Maarten Breddels - A billion stars in the Jupyter Notebook

published May 19, 2017

Maarten Breddels talks about a billion stars in the Jupyter Notebook, at PyGrunn.

See the PyGrunn website for more info about this one-day Python conference in Groningen, The Netherlands.

How do you deal with a billion stars in the data of your universe?

The Gaia satellite is scanning the skies. Launched by ESA in 2013. From this satellite we have data from a billion starts, and soon this will be more. We want to visualise this, explore the data, 'see' the data.

If you give each star a single pixel, and plot them all, you get a totally black figure. So we can use different colours when there are more stars at the some spot.

The data we need for this is about 15 GB. Memory bandwidth 10-20 GB, so takes about 1 second.
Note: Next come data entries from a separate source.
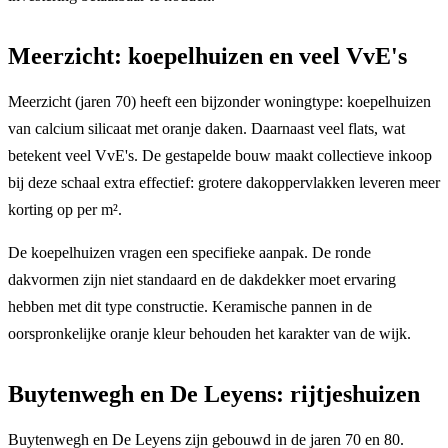
Meerzicht: koepelhuizen en veel VvE's
Meerzicht (jaren 70) heeft een bijzonder woningtype: koepelhuizen
van calcium silicaat met oranje daken. Daarnaast veel flats, wat
betekent veel VvE's. De gestapelde bouw maakt collectieve inkoop
bij deze schaal extra effectief: grotere dakoppervlakken leveren meer
korting op per m².
De koepelhuizen vragen een specifieke aanpak. De ronde
dakvormen zijn niet standaard en de dakdekker moet ervaring
hebben met dit type constructie. Keramische pannen in de
oorspronkelijke oranje kleur behouden het karakter van de wijk.
Buytenwegh en De Leyens: rijtjeshuizen
Buytenwegh en De Leyens zijn gebouwd in de jaren 70 en 80.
CPU of 2 GHz, multicore 4-8: 12-24 cycles per second.

Storage: native, column based. Normal (POSIX read) method has lots of overhead: from disk to OS cache, to memory. So get direct access to the cache to speed this up.

Visualisation can be 0-3 dimensional, with different calculation costs.

Solution: vaex. It is a Python library, like pandas but for larger datasets. Everything is computed in chunks, so as not to waste memory. For multiple dimensions.

[Demo of cool things in a Jupyter notebook in the browser.]

I wrote ipyvolume to visualize 3d volumes and glyph in Jupyter notebook.

Since it works in the browser, you can also use it on your phone, also in 3D with a VR device.